4. The district court did not err in dismissing Taylor's failure-to-hire claim because the amended complaint lacked sufficient allegations to state a plausible claim that Adams had a discriminatory motive in refusing to hire her for the position sought. See Abed v. W. Dental Servs., Inc., 23 Cal. App. 5th 726, 736, 233 Cal.Rptr.3d 242 (2018) (explaining the elements of a failure-to-hire claim); see also Cal. Gov't Code § 12940(a). Specifically, Taylor failed to allege that the individual hired instead of her was not a member of a protected group. See Jensen v. Wells Fargo Bank, 85 Cal. App. 4th 245, 255 n.4, 102 Cal.Rptr.2d 55 (2000).
5. The district court properly dismissed the FEHA retaliation claim, as Taylor did not allege a statutorily cognizable protected activity. See Cal. Gov't Code § 12940(h) (prohibiting retaliation against a person who opposed a forbidden practice, filed a complaint, testified, or assisted in a proceeding under the FEHA); see also Moore v. Regents of Univ. of California, 248 Cal. App. 4th 216, 244 2016, 206 Cal.Rptr.3d 841 (2016)) (listing the elements of a FEHA retaliation claim). Non-specific assertions of protected activities do not suffice. See Yanowitz v. L'Oreal USA, Inc., 36 Cal. 4th 1028, 1046, 32 Cal.Rptr.3d 436, 116 P.3d 1123 (2005) (stating that “an employee's unarticulated belief that an employer is engaging in discrimination will not suffice to establish protected conduct for the purposes of establishing a prima facie case of retaliation”).
6. Absent an actionable claim of discrimination, Taylor cannot maintain a claim for failure to prevent discrimination. See Caldera v. Dep't of Corr. & Rehab., 25 Cal. App. 5th 31, 43-44, 235 Cal.Rptr.3d 262 (2018).
7. The district court did not err in dismissing Taylor's failure to accommodate claim because Taylor failed to plausibly allege that Adams was aware of the need to accommodate. See Cal. Gov't Code § 12940(m)(1); see also Alamillo v. BNSF Ry. Co., 869 F.3d 916, 919, 922 (9th Cir. 2017) (concluding that no plausible accommodation claim exists if the employer made the requested accommodation); Avila, 165 Cal. App. 4th at 1252, 82 Cal.Rptr.3d 440 (explaining that an employer need only accommodate a known disability).
8. The district court correctly dismissed Taylor's claim for failure to engage in the interactive process, as the amended complaint contained no plausible allegations that Adams was aware of any disability or medical condition, or that Taylor requested an accommodation. See Alamillo, 869 F.3d at 922 (clarifying that an employer must engage in the interactive process in response to a request for reasonable accommodation from an employee with a known disability); see also Cal.

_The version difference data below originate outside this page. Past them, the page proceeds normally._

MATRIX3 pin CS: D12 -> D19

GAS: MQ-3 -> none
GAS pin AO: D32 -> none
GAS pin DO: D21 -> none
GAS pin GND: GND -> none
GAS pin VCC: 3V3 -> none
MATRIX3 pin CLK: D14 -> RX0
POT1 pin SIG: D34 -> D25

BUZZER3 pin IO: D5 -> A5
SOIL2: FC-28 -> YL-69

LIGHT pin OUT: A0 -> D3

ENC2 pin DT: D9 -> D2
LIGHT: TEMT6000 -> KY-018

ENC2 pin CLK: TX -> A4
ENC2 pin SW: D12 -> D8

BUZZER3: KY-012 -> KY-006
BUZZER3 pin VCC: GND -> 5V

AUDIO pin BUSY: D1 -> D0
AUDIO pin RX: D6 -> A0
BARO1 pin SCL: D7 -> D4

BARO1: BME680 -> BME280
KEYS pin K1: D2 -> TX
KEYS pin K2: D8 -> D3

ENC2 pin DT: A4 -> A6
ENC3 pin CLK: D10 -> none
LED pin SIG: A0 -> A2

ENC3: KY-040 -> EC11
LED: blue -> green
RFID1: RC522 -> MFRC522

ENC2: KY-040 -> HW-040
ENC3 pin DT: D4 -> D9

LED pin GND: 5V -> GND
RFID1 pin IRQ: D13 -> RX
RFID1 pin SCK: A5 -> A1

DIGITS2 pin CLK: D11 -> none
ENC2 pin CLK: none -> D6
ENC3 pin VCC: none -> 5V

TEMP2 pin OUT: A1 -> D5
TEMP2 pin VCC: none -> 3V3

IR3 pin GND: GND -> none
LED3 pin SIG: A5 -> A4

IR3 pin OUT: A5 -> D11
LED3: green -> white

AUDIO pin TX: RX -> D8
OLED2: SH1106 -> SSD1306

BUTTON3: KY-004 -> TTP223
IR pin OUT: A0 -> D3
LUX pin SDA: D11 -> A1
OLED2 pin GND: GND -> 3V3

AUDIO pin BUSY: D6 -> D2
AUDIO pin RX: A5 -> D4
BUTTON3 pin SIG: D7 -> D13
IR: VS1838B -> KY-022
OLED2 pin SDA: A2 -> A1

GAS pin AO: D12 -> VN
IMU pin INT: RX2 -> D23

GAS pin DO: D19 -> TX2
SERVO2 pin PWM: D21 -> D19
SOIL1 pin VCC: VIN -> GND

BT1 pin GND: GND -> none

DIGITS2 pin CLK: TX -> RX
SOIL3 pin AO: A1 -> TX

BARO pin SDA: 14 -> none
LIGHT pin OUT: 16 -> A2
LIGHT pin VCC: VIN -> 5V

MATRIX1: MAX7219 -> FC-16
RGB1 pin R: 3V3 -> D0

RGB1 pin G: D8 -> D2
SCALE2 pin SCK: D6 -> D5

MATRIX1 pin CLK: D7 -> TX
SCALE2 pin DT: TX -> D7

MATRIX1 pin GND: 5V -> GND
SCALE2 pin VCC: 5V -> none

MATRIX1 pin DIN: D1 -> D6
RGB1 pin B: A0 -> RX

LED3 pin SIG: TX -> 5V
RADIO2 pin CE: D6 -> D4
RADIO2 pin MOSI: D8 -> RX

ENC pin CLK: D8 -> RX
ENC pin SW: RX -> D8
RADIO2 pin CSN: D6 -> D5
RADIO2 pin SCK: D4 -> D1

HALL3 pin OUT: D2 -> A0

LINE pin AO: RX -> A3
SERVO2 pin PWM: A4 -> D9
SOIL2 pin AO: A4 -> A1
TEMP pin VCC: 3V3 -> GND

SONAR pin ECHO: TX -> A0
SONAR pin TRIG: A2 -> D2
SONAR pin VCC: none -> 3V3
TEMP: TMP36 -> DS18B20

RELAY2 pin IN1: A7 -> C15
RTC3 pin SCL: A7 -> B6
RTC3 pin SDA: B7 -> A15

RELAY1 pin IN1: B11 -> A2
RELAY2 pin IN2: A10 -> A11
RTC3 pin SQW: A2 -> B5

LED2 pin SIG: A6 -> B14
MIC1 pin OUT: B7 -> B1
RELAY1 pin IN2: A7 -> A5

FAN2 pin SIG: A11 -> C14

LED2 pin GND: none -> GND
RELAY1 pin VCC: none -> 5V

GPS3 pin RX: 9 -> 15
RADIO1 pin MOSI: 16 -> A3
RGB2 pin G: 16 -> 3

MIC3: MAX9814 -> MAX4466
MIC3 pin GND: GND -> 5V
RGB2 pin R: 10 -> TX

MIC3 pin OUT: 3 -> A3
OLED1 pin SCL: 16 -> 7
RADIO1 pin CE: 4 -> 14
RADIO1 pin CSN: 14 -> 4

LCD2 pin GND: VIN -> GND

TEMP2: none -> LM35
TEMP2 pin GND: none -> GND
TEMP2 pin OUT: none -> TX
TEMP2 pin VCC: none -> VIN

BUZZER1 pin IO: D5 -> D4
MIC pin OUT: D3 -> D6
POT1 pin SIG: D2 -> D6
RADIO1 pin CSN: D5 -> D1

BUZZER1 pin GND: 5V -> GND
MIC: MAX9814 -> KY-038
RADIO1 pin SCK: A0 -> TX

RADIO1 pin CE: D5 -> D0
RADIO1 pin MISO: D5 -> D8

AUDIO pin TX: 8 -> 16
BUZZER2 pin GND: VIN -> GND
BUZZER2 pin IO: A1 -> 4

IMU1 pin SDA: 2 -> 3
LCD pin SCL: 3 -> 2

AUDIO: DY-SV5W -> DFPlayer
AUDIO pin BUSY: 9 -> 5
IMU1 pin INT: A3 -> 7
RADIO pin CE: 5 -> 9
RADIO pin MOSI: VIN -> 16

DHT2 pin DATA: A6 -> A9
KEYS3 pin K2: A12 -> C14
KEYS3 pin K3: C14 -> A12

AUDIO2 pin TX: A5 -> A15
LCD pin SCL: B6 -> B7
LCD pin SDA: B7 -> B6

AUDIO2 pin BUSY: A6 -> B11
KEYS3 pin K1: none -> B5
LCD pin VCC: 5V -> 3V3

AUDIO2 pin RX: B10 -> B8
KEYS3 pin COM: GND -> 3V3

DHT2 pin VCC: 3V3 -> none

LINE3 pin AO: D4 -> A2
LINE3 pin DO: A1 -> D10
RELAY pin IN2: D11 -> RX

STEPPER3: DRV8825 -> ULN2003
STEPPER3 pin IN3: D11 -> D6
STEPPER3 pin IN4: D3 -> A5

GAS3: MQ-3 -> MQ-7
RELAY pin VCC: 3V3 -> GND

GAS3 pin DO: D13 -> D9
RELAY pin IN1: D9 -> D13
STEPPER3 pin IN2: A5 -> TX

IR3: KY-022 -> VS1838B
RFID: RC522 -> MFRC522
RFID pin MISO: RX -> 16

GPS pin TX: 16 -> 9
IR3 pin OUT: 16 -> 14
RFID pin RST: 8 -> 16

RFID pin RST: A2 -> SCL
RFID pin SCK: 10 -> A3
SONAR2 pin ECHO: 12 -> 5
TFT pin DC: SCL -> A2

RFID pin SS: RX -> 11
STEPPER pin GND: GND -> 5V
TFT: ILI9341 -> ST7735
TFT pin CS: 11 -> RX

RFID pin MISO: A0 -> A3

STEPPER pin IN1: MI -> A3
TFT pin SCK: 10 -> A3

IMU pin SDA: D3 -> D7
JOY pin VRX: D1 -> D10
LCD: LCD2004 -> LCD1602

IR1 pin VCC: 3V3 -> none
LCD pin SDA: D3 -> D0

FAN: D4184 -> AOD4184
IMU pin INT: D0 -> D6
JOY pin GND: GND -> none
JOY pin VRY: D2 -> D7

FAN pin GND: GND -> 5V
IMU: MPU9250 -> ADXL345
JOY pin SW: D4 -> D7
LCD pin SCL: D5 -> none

Gov't. Code § 12940(n).
9. Finally, the district court did not abuse its discretion in declining to sua sponte grant leave to amend, as Taylor failed to remedy the deficiencies in her amended complaint after the district court previously granted leave to amend. SeeGonzalez v. Planned Parenthood of Los Angeles, 759 F.3d 1112, 1116 (9th Cir. 2014) (explaining that “the district court's discretion in denying amendment is particularly broad when it has previously given leave to amend”).